Otherwise I’ll assume you, or your neighborhood, already has flowers available for the bees during the long days of Summer, so don’t put too much thought into what to plant in those months. Try to focus though on specifically providing some sort of flowering plant in Spring and Fall as those are the months when food might otherwise be scarce for our friends, the bees.

5 Responses to “Growing a Bee Friendly Garden”

  1. Josh The Gardener  Says:

    I encourage people around me to support bees, because they are very important for us. Your article is very good and shows some of the numerous benefits we get from them. Great work indeed, hope it reaches more people.

  2. Anna  Says:

    Bees, honey and native types, are so special and important. This is a wonderful post and a great thing to consider when making plans for spring planting.

    I have areas on my property that next year I want to start work on naturalizing, with native plant species. We’ve lived here for 3 years now and I’m just now feeling good enough about my work around the foundation and house (with veggies and ornamental and such) that I can start branching out. Ideally, and eventually, the whole front expanse of our property I’d like to turn into a heavily forbed prairie sort of situation. We have a lot of agricultural farms around here and soybeans are the cover crop, so I think the pollinators could use as many patches of food as they can get.

    Great post, thank you!

  3. Mark  Says:

    If more people knew how much bees are important for our future, they would do so much to protect them. I support your work and hope this benefits to more people.

  4. East London Team  Says:

    Many people do not know this and this is a great lesson, especially for those who are inexperienced with gardening. Bees are, as you have said, very important but most folks would think they are nuisances. Nevertheless, in actuality, they can help both plant and flower life.

  5. Mike  Says:

    Being a gardener for 25+ years I have become close to bees through experience. Year after year I watch the have numbers in the area start off small in the spring and building in numbers throughout early summer and right when most vegetables bloom coincides with when pest garden insects begin too invade.
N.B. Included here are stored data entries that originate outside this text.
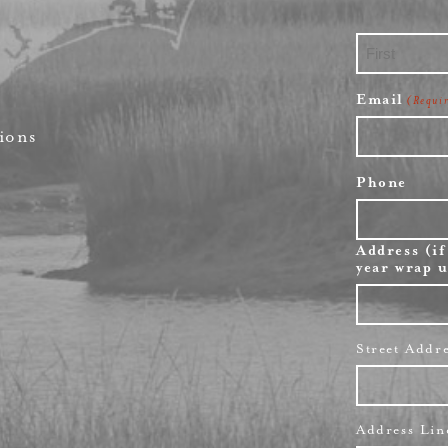
First
Email
(Requi
ions
Phone
Address (if
year wrap u
Street Addr
Address Lin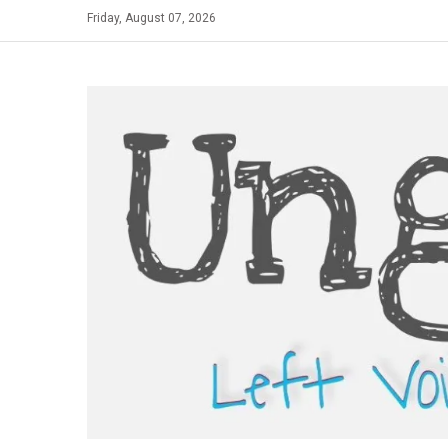
Skip
Friday, August 07, 2026
to
content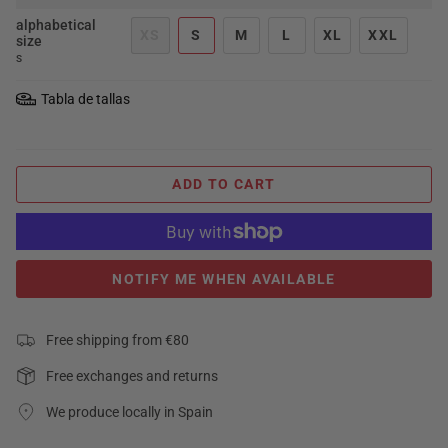
alphabetical
XS
S
M
L
XL
XXL
size
S
Tabla de tallas
ADD TO CART
NOTIFY ME WHEN AVAILABLE
Free shipping from €80
Free exchanges and returns
We produce locally in Spain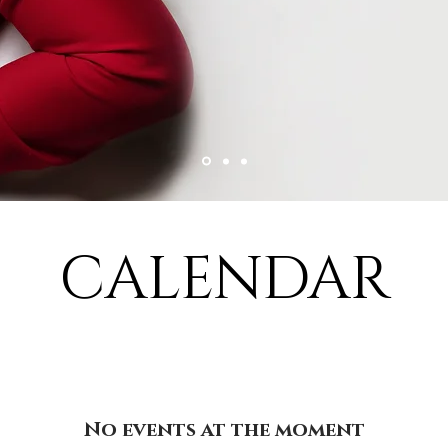
CALENDAR
No events at the moment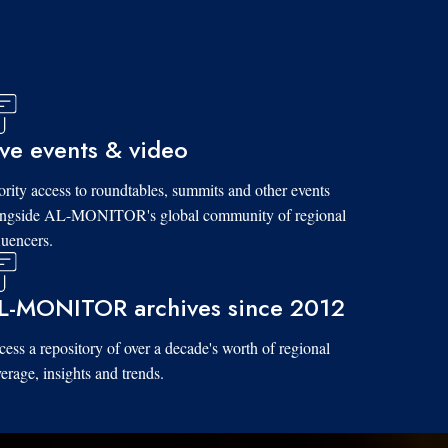
ive events & video
ority access to roundtables, summits and other events
ongside AL-MONITOR's global community of regional
luencers.
L-MONITOR archives since 2012
ess a repository of over a decade's worth of regional
erage, insights and trends.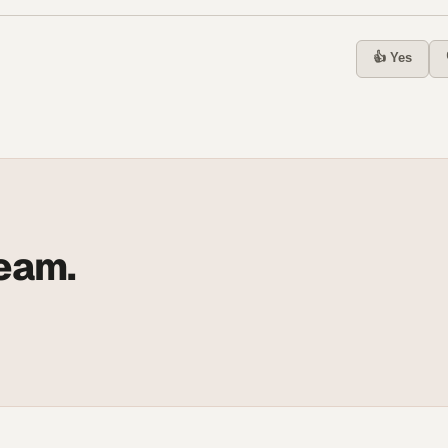
👍 Yes
team.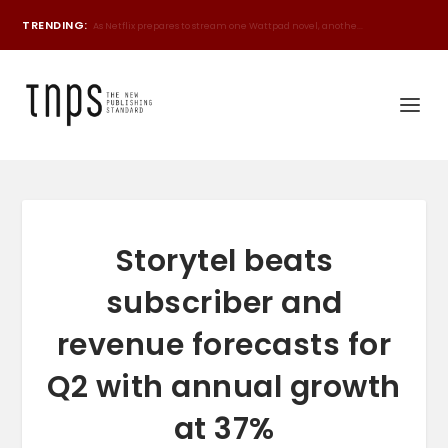
TRENDING:
World's biggest book sale heading to Bangladesh, D...
Storytel beats
subscriber and
revenue forecasts for
Q2 with annual growth
at 37%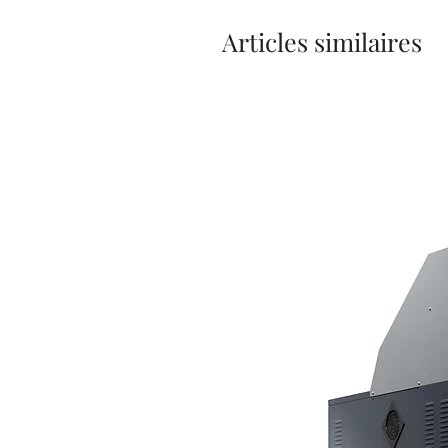
Articles similaires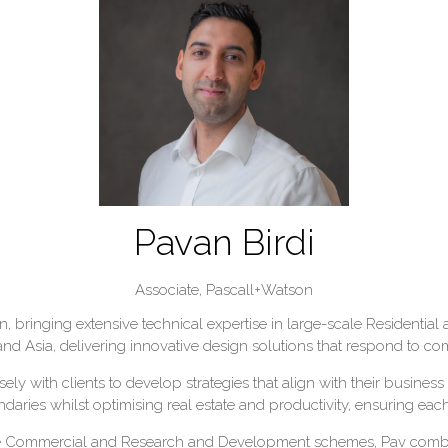
Pavan Birdi
Associate,
Pascall+Watson
gn, bringing extensive technical expertise in large-scale Resident
d Asia, delivering innovative design solutions that respond to co
ly with clients to develop strategies that align with their busine
ries whilst optimising real estate and productivity, ensuring eac
le Commercial and Research and Development schemes, Pav combi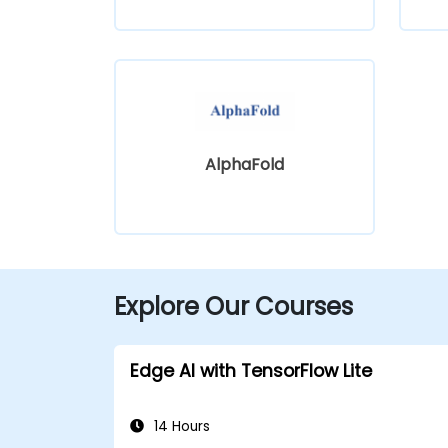
AlphaFold
Explore Our Courses
Edge AI with TensorFlow Lite
14 Hours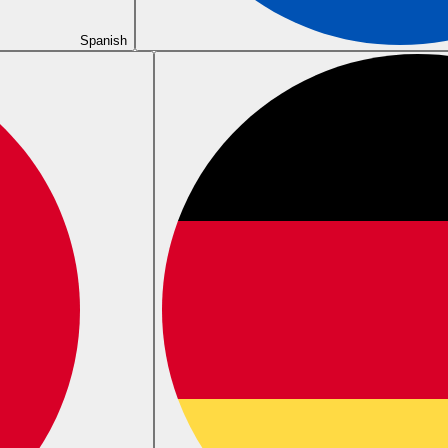
Spanish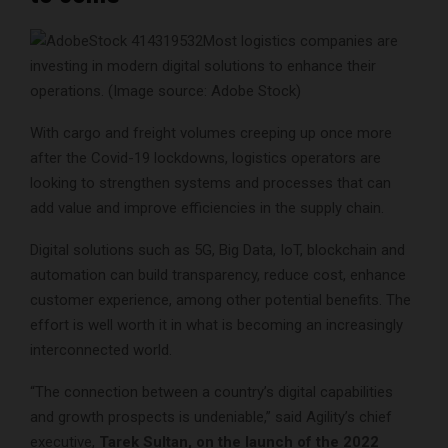
Most logistics companies are
investing in modern digital solutions to enhance their
operations. (Image source: Adobe Stock)
With cargo and freight volumes creeping up once more
after the Covid-19 lockdowns, logistics operators are
looking to strengthen systems and processes that can
add value and improve efficiencies in the supply chain.
Digital solutions such as 5G, Big Data, IoT, blockchain and
automation can build transparency, reduce cost, enhance
customer experience, among other potential benefits. The
effort is well worth it in what is becoming an increasingly
interconnected world.
“The connection between a country’s digital capabilities
and growth prospects is undeniable,” said Agility’s chief
executive,
Tarek Sultan, on the launch of the 2022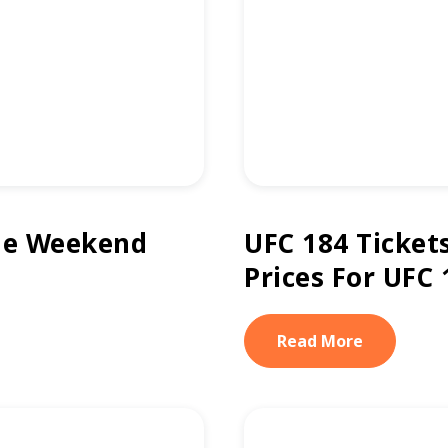
he Weekend
UFC 184 Ticket
Prices For UFC 
Read More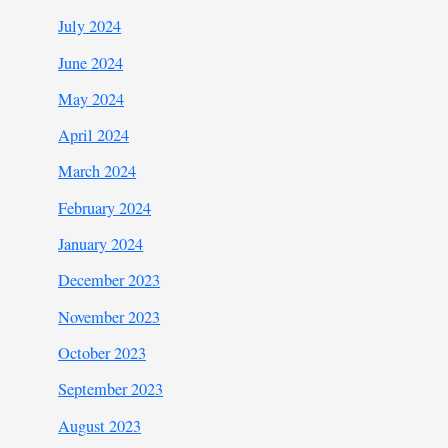
July 2024
June 2024
May 2024
April 2024
March 2024
February 2024
January 2024
December 2023
November 2023
October 2023
September 2023
August 2023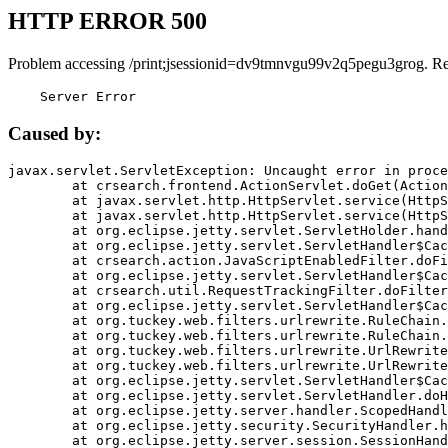
HTTP ERROR 500
Problem accessing /print;jsessionid=dv9tmnvgu99v2q5pegu3grog. R
    Server Error
Caused by:
javax.servlet.ServletException: Uncaught error in proce
	at crsearch.frontend.ActionServlet.doGet(ActionServlet.java:79)

	at javax.servlet.http.HttpServlet.service(HttpServlet.java:687)

	at javax.servlet.http.HttpServlet.service(HttpServlet.java:790)

	at org.eclipse.jetty.servlet.ServletHolder.handle(ServletHolder.java:751)

	at org.eclipse.jetty.servlet.ServletHandler$CachedChain.doFilter(ServletHandler.java:1666)

	at crsearch.action.JavaScriptEnabledFilter.doFilter(JavaScriptEnabledFilter.java:54)

	at org.eclipse.jetty.servlet.ServletHandler$CachedChain.doFilter(ServletHandler.java:1653)

	at crsearch.util.RequestTrackingFilter.doFilter(RequestTrackingFilter.java:72)

	at org.eclipse.jetty.servlet.ServletHandler$CachedChain.doFilter(ServletHandler.java:1653)

	at org.tuckey.web.filters.urlrewrite.RuleChain.handleRewrite(RuleChain.java:176)

	at org.tuckey.web.filters.urlrewrite.RuleChain.doRules(RuleChain.java:145)

	at org.tuckey.web.filters.urlrewrite.UrlRewriter.processRequest(UrlRewriter.java:92)

	at org.tuckey.web.filters.urlrewrite.UrlRewriteFilter.doFilter(UrlRewriteFilter.java:394)

	at org.eclipse.jetty.servlet.ServletHandler$CachedChain.doFilter(ServletHandler.java:1645)

	at org.eclipse.jetty.servlet.ServletHandler.doHandle(ServletHandler.java:564)

	at org.eclipse.jetty.server.handler.ScopedHandler.handle(ScopedHandler.java:143)

	at org.eclipse.jetty.security.SecurityHandler.handle(SecurityHandler.java:578)

	at org.eclipse.jetty.server.session.SessionHandler.doHandle(SessionHandler.java:221)
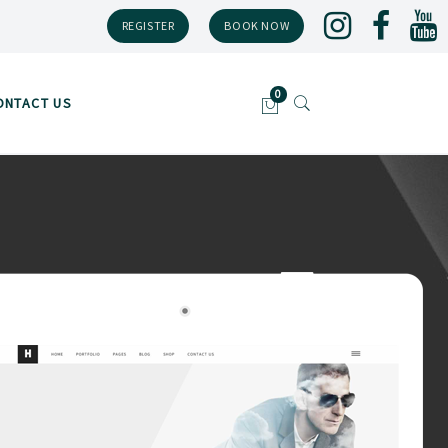
REGISTER
BOOK NOW
ONTACT US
Roses also coincide with this timing and its pests. Year after year this is the time I see the decline in bee numbers drastically, why? Because that’s when people break out the spray bottle to kill the pests without the thought of destroying all the pollinaters. So honestly from years of close observation in my area unresponsible spraying and loss of habit are obvious problems. I really enjoyed your info. and effort on this subject. Why can’t animal planet hold an occasional educational special on spraying responsibly and creating habit for the inexperienced gardeners and homeowner’s anyway to reach the masses.